Over the summer, I had to rush to the town house to meet the police. My parents broke into their own home, then they called the police to report a break-in. The police would not leave until I arrived and they could speak with me. My parents willingly jumped into my car for a ride back to the retirement community.

I’m thankful that telling this to my mom registers.  I wonder if it’s that I can better communicate on her terms by smiling and patiently answering her questions. It could just be that her own survival mechanisms are still intact and she is aware of her own fear. Soothed.

Hat trick denied but my caregiving skills are improving

Try as I might, I could not squelch the urge of my parents to visit their town home.  So far, there has been no call from the neighbors that they showed up with no money and could not pay the cab (or worse).  Some calls come in a few days after the events. I’m thankful the neighbors call to let us know what they are witnessing.

I am more worried than any other emotion. Will I get a call from the police that they broke into their own home again? Will someone take advantage of my parents confused states? Will one of them walk out and get lost?

Not being able to pay the cab is one of the milder stories I’m ready to share. However, somehow I seem to now feel the  embarrassment my parents no longer feel over these episodes.

Tonight the only call I got was from my mother. She was frustrated she couldn’t find her check book. I told her that she had the right checkbook in her wallet on Tuesday when I saw them at the retirement community.

“I want the checkbook in the maroon case, where is that?”

I’ve had this conversation so many times. I no longer feel angry or frustrated. I tell her it’s the one that was lost last month and quickly change the subject to ask what they had for dinner. We close on a positive note. Grasped.

Make laminated contact cards for their cars.

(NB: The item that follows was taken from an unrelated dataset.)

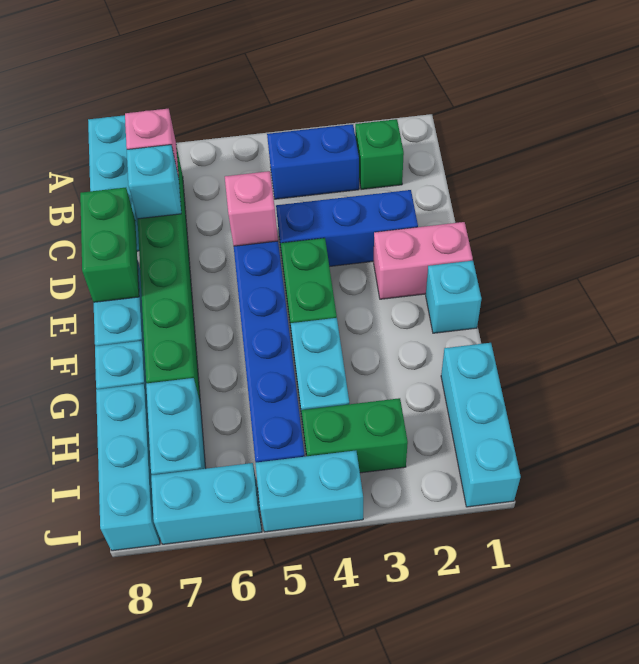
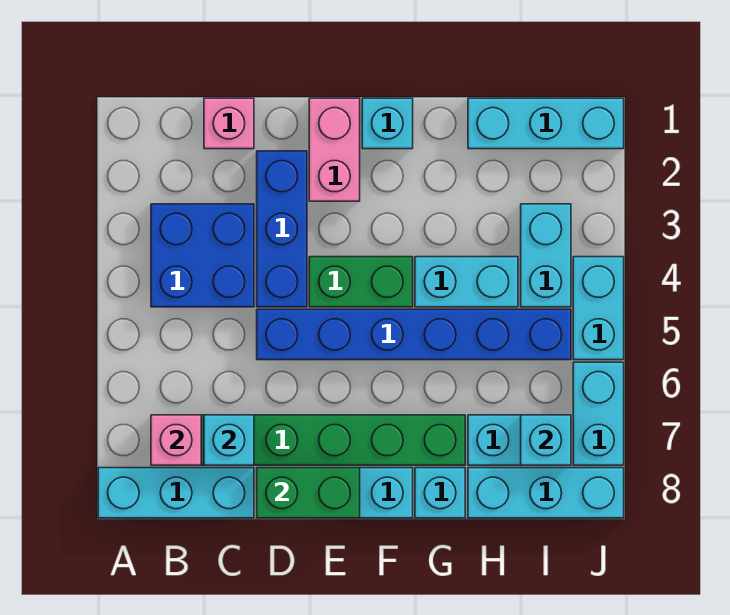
green brick B2 level 1 -> none
blue brick B3:B4 level 1 -> blue brick B3:C4 level 1
pink brick D5 level 2 -> pink brick C1 level 1
green brick I3:I4 level 1 -> cyan brick I3:I4 level 1
none -> cyan brick I7 level 2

While I’m not so keen on my parents driving and we are working toward a resolution for this, I was shocked when the social worker told me my parents couldn’t come up with complete names and phone numbers. They both have carried contact phone numbers in their wallets for years.

Apparently, my mom didn’t have her purse with her and I’m not sure if my dad looked in his wallet.

The social worker recommended that I make laminated contact cards and put them in the glove box and back seat of their cars. If they are pulled over or lost and assistance is given, the glove box is one of the first places most police or emergency support will look. Activated.